Reaching desperation point today, I approached the bank that knew me so well to try and take the fast route and line up for the cashier. She refused to give me more than three seconds to conjugate my verbs and conclude my sentence before she barked at me to move.
"Move!" she said. "Just go to a cash machine!"
"I have been! I need to know!"
"Go to a table." When I went to respond, she actually decided to shout at me. "GO TO A TABLE!"

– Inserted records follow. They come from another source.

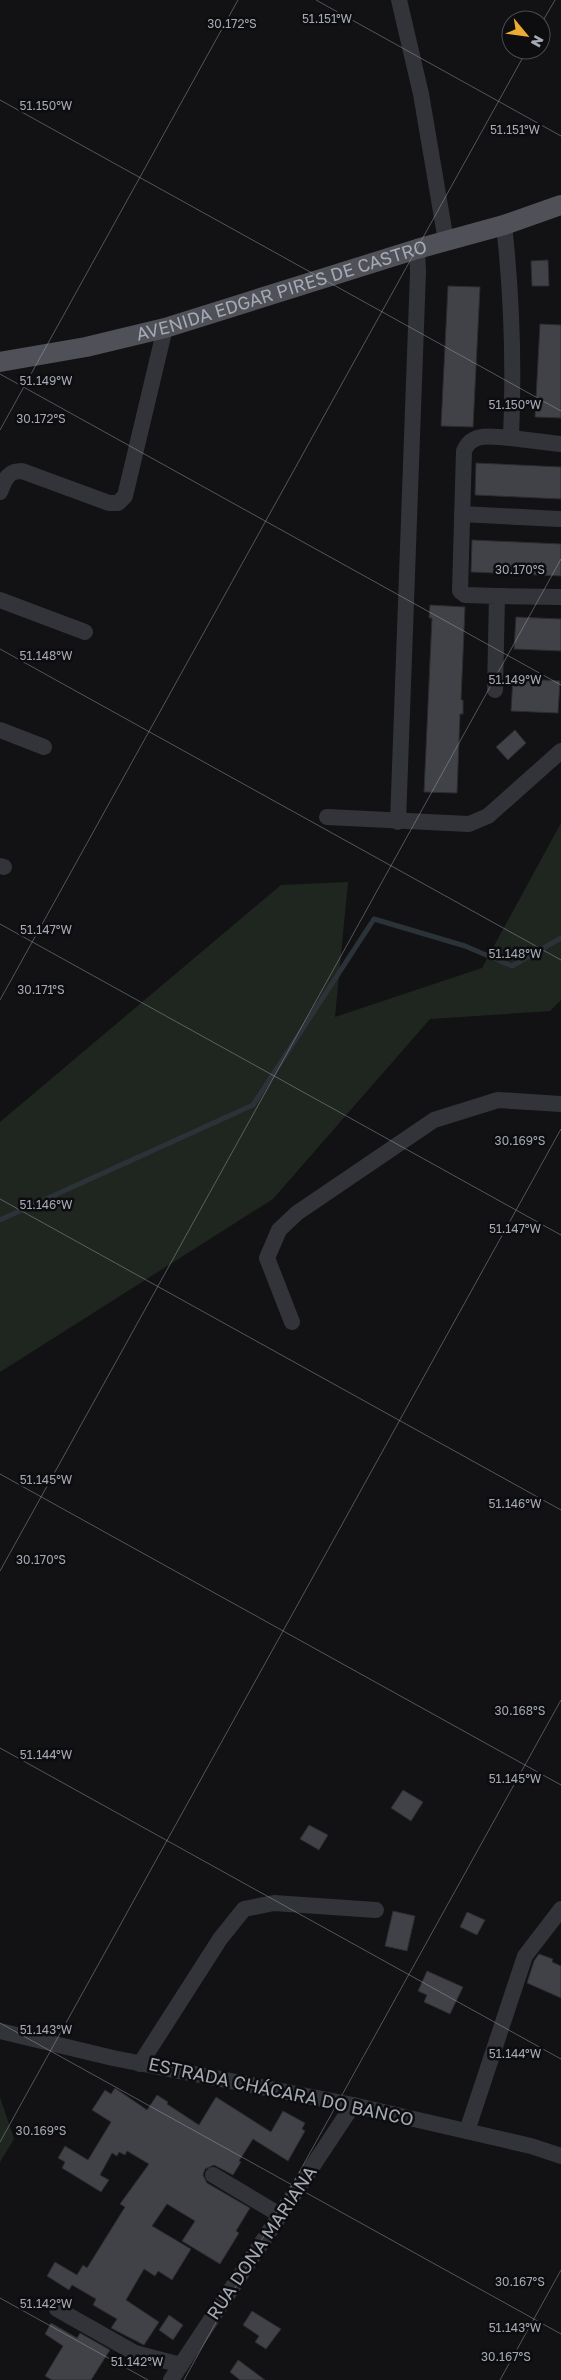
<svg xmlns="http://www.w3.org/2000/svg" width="561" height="2380" font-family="'Golos Text',sans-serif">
  <rect width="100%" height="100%" fill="#121214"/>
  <!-- green -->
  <g fill="#1f261f">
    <polygon points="561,823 561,1000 550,1011 430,1019 273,1199 0,1372 0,1122 281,885 348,882 335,1017 482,968"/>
    <polygon points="0,2097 14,2139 0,2162"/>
  </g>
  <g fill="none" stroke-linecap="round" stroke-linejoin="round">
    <!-- stream -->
    <polyline stroke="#2b3339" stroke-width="5" points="0,1220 253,1105 374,919 465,946 512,966 561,938"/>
  </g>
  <!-- building -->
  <g fill="#414247" stroke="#2c2c30">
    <polygon points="548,260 549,286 532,286 531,261"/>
    <polygon points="448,286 480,287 473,427 441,426"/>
    <polygon points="540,324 561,325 561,418 535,417"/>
    <polygon points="476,463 561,467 561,499 475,495"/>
    <polygon points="472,540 561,544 561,576 471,572"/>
    <polygon points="430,605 465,607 461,700 463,700 463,714 460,714 457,793 424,792 432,618 429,618"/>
    <polygon points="516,617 561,619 561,651 514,649"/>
    <polygon points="513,678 560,681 558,713 511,711"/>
    <polygon points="515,730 526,743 508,760 496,747"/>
    <polygon points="403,1790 423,1802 411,1821 391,1808"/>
    <polygon points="309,1825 328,1835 319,1850 300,1839"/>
    <polygon points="393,1911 415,1916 407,1951 385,1946"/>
    <polygon points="467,1912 485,1920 477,1935 460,1927"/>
    <polygon points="539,1954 553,1959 552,1962 561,1966 561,1998 527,1983 534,1961"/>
    <polygon points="427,1971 463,1987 450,2014 424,2002 427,1995 418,1991"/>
    <polygon points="115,2088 147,2110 157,2095 168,2102 167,2104 199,2125 216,2097 271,2132 283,2111 305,2123 302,2129 305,2131 288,2161 253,2139 239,2161 241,2162 233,2175 214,2165 205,2169 203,2175 207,2183 250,2208 236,2231 239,2233 220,2264 182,2241 195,2221 167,2204 152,2226 191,2249 172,2280 158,2271 155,2276 144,2269 126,2300 159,2322 144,2345 111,2328 117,2319 93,2305 96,2299 72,2285 69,2290 47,2276 55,2262 77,2275 83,2265 87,2268 125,2207 120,2204 149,2164 127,2151 125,2155 119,2152 117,2156 112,2153 100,2175 109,2180 101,2192 62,2168 65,2162 58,2158 65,2146 88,2160 111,2122 92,2110 105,2090 111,2094"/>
    <polygon points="252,2311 281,2329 266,2349 255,2342 259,2336 243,2325"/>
    <polygon points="169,2315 183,2325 173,2340 159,2330"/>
    <polygon points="51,2323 77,2338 80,2333 110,2350 91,2380 52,2380 45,2376 63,2346 45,2334"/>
    <polygon points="238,2360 241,2362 265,2380 240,2380 230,2372"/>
  </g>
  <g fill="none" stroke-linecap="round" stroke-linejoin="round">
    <!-- minor -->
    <g stroke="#333439" stroke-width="16">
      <polyline points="399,0 421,94 446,241"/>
      <polyline points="511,438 560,444"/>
      <path d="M0 492C5 480 7 471 22 471L109 503H118L125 496 165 328"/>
      <polyline points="462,514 559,519"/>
      <polyline points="497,596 561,597"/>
      <polyline points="0,600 85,632"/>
      <path d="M495 690 497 596 465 595 460 591 464 451C472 431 493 437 511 438 514 367 512 296 504 225"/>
      <polyline points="0,730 44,747"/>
      <polyline points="327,817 469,824 488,816 561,751"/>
      <polyline points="398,822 418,272 417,249"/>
      <polyline points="0,866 4,867"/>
      <polyline points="292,1322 267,1258 279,1230 297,1213 434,1120 498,1100 561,1104"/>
      <polyline points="0,2031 113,2058 353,2105 531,2146 561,2156"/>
      <polyline points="140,2064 220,1939 244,1909 274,1903 376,1910"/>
      <polyline points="467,2131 525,1956 561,1909"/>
      <polyline points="213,2175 280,2215"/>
      <polyline points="57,2309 135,2353 181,2365"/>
      <polyline points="171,2380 353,2105"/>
    </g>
    <!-- major -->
    <path stroke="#505158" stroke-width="20" id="s1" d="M0 362 86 347 165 328 417 249 504 225 561 205"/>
  </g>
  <!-- ticks -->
  <path fill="none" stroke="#a4a9b4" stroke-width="1" stroke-opacity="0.45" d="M316 0 561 136M541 24 555 0M0 100 561 411M0 374 561 685M0 430 238 0M0 649 561 960M0 924 561 1235M0 1000 527 50M0 1199 561 1510M0 1474 561 1785M0 1571 561 559M0 1748 561 2059M0 2023 561 2334M0 2142 561 1129M0 2298 148 2380M184 2380 561 1700M500 2380 561 2270"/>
  <g text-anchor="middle" stroke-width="5" stroke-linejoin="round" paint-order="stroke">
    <!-- street labels -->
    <g font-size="18" fill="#a4a9b4" stroke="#0d0d0f">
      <text dy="6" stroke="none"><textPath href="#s1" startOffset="291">AVENIDA EDGAR PIRES DE CASTRO</textPath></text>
      <text transform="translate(281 2092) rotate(12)" y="6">ESTRADA CHÁCARA DO BANCO</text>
      <text transform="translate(262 2243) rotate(-56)" y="6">RUA DONA MARIANA</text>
    </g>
  </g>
  <g font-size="12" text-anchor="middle" fill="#a4a9b4" stroke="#0d0d0f" stroke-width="5" stroke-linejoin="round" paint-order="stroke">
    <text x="327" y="23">51.151°W</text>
    <text x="232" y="28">30.172°S</text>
    <text x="46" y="110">51.150°W</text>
    <text x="515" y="134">51.151°W</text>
    <text x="46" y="385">51.149°W</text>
    <text x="515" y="409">51.150°W</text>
    <text x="41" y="423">30.172°S</text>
    <text x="520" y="574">30.170°S</text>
    <text x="46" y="660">51.148°W</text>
    <text x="515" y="684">51.149°W</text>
    <text x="46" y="934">51.147°W</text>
    <text x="515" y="958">51.148°W</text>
    <text x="41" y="994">30.171°S</text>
    <text x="520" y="1145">30.169°S</text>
    <text x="46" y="1209">51.146°W</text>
    <text x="515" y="1233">51.147°W</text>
    <text x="46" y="1484">51.145°W</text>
    <text x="515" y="1508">51.146°W</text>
    <text x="41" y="1564">30.170°S</text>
    <text x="520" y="1715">30.168°S</text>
    <text x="46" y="1759">51.144°W</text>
    <text x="515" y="1783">51.145°W</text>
    <text x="46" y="2034">51.143°W</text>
    <text x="515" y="2058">51.144°W</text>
    <text x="41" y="2135">30.169°S</text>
    <text x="520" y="2286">30.167°S</text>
    <text x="46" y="2308">51.142°W</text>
    <text x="515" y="2332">51.143°W</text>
    <text x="506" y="2361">30.167°S</text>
    <text x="137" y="2366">51.142°W</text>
  </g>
  <!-- north arrow -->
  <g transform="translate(526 35) rotate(119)"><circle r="24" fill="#0d0d0f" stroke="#494b51"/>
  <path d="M0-4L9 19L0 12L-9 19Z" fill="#ecab32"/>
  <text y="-8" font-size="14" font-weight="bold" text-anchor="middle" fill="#a4a9b4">N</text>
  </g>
</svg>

Watching her embrace her colleagues as she walked out of her glass cage, I wondered how people can instantaneously dislike someone for trying to speak their language. Experiencing my third discriminatory attack of the week, I wondered what it must be like to have this on a constant basis. You're going to find out, I reminded myself. You are living here for another eight months.
I didn't even leave the bank angry. I left incredibly disheartened, still with just four euros to my name.
Perhaps the gamesmaker had decided enough was enough, and if I was to ever attempt living again, he or she perhaps had to cut me a break. As soon as I saw my money leap into my account tonight, I started to think of how spicy my pasta would be tonight.
So, for all of those who never have the courage to stand up for what you believe in, I salute you. My inner coward now says screw you to all of the cashiers that sneer when you stumble as you try to roll your r's, the boys who think it's okay to invade your personal space every morning to comment on your level of attractiveness, the people who take your Beyonce moves for granted and laugh at your inability to shake your ring finger, your partner's persistent ex who refuses to let go, the salamander faced landladies who refuse to fix your household appliances and the bloody people who think a three euros is an acceptable price for a bag of boiled pasta.
I PUNCH YOU ALL IN THE FACE AND HUG YOU ALL AT THE SAME TIME.
My creative writing professor once told me not to use writing as therapy. No wonder I dropped the class.